**Task item**
Give the lines of the records as a JSON list of strings, one string per line with blank lines omitted. Start at the first line of the records and stop after the line that contains "여기 나열된 동영상 앱은 CAF 발신자 SDK를 사용하여 발신자".

Segment Open

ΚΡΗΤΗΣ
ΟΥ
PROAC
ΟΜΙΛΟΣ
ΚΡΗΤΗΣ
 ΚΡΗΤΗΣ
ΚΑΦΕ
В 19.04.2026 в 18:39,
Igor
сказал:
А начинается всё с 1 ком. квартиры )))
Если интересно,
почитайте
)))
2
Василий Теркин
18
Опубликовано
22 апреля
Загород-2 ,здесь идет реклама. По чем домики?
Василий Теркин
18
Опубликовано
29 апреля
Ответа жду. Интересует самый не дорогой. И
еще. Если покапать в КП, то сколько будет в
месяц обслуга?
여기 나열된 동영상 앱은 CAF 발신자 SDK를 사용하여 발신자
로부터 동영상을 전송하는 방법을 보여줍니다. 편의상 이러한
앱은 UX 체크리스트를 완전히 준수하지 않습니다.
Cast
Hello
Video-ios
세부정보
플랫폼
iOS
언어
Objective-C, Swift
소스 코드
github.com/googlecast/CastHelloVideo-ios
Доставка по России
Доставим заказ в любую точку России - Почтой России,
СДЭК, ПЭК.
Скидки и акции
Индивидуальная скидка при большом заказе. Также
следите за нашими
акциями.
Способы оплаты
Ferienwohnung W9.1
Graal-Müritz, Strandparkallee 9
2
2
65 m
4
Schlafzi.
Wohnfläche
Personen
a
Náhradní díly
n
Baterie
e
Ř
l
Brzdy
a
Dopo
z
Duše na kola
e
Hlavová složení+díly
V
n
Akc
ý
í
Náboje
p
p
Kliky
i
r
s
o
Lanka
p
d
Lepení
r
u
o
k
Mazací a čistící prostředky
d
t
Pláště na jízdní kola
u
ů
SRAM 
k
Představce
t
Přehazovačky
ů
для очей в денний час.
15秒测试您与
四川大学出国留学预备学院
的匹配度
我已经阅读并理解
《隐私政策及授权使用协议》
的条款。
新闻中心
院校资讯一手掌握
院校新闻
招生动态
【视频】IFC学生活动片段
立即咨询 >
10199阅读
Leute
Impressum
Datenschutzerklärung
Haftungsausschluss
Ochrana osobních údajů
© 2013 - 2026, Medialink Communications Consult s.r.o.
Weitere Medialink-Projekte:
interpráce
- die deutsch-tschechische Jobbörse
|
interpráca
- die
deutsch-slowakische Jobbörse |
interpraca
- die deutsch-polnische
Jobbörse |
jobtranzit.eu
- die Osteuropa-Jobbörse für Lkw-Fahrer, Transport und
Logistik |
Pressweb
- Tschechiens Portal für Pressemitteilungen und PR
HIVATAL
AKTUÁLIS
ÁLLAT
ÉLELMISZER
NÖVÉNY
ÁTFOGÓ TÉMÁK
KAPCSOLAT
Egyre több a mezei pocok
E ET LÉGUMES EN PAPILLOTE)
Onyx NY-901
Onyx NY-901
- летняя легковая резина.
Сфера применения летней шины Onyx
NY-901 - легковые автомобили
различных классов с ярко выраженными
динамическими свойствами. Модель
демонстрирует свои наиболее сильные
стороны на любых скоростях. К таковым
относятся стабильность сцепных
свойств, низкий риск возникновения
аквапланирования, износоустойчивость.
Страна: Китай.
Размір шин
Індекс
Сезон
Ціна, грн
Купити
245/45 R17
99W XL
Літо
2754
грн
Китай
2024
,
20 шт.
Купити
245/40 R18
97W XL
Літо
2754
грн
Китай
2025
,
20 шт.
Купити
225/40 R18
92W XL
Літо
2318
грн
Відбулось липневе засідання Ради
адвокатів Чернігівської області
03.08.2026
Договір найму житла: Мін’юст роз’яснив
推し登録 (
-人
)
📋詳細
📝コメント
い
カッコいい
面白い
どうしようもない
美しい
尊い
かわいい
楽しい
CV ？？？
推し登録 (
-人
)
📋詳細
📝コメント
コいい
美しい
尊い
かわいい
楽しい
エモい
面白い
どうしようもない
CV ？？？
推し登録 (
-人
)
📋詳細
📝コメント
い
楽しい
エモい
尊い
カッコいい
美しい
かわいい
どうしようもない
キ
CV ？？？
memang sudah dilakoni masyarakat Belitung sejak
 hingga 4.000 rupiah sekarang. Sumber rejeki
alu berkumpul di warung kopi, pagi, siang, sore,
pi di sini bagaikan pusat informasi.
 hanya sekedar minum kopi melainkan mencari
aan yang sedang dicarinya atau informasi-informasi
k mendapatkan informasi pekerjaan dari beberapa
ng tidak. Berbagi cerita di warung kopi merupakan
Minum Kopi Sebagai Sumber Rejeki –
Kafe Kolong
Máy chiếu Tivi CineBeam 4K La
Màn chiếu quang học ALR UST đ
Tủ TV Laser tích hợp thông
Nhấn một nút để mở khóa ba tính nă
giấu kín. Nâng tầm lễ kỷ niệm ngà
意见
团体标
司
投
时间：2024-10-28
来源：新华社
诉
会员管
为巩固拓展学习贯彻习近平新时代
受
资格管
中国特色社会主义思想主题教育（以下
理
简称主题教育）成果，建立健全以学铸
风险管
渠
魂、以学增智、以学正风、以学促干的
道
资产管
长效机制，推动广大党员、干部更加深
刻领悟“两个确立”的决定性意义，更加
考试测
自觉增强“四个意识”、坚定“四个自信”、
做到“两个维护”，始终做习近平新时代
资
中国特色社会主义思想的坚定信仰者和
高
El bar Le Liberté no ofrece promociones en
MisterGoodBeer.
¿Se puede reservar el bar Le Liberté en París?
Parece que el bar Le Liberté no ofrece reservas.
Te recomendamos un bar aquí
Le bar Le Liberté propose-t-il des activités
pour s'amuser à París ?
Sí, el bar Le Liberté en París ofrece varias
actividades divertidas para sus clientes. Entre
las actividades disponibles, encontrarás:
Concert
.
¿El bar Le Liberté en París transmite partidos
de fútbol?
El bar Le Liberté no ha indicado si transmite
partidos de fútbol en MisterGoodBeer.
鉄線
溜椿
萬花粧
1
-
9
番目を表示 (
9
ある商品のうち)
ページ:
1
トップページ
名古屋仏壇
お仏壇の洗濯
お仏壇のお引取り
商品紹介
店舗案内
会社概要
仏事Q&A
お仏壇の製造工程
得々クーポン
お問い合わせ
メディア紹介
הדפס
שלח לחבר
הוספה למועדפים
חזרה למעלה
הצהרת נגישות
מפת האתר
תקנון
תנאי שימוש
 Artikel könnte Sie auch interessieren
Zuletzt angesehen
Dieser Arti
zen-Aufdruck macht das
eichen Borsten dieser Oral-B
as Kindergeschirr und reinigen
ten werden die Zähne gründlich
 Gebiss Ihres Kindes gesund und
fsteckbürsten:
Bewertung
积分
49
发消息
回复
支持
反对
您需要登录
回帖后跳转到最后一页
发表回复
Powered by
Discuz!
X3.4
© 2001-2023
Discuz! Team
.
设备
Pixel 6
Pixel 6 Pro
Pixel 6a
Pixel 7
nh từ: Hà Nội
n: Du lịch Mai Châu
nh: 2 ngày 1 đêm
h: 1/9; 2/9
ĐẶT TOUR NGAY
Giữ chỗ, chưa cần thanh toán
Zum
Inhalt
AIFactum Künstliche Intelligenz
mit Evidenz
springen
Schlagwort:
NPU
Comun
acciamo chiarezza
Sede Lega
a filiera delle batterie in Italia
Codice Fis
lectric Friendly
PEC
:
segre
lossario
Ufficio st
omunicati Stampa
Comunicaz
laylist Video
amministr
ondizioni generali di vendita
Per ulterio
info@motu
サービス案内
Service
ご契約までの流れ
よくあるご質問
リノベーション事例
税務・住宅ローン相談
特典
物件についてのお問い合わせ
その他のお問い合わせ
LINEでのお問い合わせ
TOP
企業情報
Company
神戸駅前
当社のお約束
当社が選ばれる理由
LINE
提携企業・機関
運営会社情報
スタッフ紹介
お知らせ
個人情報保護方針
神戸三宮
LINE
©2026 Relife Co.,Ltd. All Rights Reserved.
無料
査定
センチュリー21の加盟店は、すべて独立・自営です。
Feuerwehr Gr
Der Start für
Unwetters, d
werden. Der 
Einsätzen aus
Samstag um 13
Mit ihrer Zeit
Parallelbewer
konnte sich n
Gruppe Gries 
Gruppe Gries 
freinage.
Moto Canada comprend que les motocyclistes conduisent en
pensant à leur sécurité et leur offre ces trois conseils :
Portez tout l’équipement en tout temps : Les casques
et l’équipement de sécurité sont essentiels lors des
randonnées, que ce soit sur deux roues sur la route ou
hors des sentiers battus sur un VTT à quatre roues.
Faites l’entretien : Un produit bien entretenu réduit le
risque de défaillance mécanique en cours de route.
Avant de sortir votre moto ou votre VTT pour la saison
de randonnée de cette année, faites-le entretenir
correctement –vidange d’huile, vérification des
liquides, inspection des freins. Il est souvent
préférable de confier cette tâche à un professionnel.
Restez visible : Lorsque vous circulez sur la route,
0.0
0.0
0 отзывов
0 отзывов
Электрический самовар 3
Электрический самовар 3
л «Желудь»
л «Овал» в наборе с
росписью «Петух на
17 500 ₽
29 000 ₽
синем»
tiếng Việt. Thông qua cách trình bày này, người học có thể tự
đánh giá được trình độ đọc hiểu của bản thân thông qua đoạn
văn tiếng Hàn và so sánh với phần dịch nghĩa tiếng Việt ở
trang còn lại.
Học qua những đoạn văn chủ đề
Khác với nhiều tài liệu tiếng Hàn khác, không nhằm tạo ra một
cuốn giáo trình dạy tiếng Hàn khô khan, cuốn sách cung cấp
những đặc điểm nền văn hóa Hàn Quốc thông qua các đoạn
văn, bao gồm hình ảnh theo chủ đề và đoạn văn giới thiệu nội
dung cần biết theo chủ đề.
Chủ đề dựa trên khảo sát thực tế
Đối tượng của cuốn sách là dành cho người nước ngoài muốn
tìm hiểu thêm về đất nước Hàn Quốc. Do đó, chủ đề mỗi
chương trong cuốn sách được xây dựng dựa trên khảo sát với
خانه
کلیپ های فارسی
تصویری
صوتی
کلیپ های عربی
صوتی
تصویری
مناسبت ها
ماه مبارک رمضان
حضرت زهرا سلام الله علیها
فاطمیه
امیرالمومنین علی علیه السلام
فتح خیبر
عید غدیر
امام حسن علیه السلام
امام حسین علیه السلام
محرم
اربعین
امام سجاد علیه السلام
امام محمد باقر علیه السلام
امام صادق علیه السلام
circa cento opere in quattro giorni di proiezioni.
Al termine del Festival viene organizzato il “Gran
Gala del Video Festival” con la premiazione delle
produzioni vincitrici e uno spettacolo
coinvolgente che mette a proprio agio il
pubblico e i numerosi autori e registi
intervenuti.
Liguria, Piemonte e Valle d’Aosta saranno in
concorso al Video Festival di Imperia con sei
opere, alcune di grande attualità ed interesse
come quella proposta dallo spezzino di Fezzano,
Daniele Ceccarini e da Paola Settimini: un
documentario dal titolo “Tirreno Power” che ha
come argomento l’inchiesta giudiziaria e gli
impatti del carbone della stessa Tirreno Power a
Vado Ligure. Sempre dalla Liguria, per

Segment Closed

**Response to the exercise**
[
  "ΚΡΗΤΗΣ",
  "ΟΥ",
  "PROAC",
  "ΟΜΙΛΟΣ",
  "ΚΡΗΤΗΣ",
  " ΚΡΗΤΗΣ",
  "ΚΑΦΕ",
  "В 19.04.2026 в 18:39,",
  "Igor",
  "сказал:",
  "А начинается всё с 1 ком. квартиры )))",
  "Если интересно,",
  "почитайте",
  ")))",
  "2",
  "Василий Теркин",
  "18",
  "Опубликовано",
  "22 апреля",
  "Загород-2 ,здесь идет реклама. По чем домики?",
  "Василий Теркин",
  "18",
  "Опубликовано",
  "29 апреля",
  "Ответа жду. Интересует самый не дорогой. И",
  "еще. Если покапать в КП, то сколько будет в",
  "месяц обслуга?",
  "여기 나열된 동영상 앱은 CAF 발신자 SDK를 사용하여 발신자"
]